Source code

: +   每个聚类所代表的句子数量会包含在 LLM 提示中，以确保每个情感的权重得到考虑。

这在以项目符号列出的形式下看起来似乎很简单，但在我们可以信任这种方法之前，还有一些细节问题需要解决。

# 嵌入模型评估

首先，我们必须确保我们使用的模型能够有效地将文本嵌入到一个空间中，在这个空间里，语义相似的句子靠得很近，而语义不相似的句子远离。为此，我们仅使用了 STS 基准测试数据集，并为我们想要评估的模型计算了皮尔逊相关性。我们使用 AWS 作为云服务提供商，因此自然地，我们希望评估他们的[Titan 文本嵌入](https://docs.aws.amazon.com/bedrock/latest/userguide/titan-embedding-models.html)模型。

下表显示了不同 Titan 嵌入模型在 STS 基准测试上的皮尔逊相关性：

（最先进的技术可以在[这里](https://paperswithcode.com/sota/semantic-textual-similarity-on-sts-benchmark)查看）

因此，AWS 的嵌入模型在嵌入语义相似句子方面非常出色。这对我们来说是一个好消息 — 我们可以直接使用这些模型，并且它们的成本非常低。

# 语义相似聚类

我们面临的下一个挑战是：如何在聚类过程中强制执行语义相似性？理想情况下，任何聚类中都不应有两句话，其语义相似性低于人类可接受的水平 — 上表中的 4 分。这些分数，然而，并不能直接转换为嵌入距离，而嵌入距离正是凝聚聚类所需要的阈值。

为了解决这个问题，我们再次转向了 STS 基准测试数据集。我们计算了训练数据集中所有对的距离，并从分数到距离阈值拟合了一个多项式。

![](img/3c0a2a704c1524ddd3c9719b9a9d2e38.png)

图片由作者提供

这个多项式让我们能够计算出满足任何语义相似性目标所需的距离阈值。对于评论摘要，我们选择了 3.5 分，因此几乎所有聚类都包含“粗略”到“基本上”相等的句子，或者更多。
++++++++++
▸ WHAT TO PRODUCE: Should a line in the material contain "Titan", copy it.

▸ RESULT OF THIS EXERCISE:
首先，我们必须确保我们使用的模型能够有效地将文本嵌入到一个空间中，在这个空间里，语义相似的句子靠得很近，而语义不相似的句子远离。为此，我们仅使用了 STS 基准测试数据集，并为我们想要评估的模型计算了皮尔逊相关性。我们使用 AWS 作为云服务提供商，因此自然地，我们希望评估他们的[Titan 文本嵌入](https://docs.aws.amazon.com/bedrock/latest/userguide/titan-embedding-models.html)模型。
下表显示了不同 Titan 嵌入模型在 STS 基准测试上的皮尔逊相关性：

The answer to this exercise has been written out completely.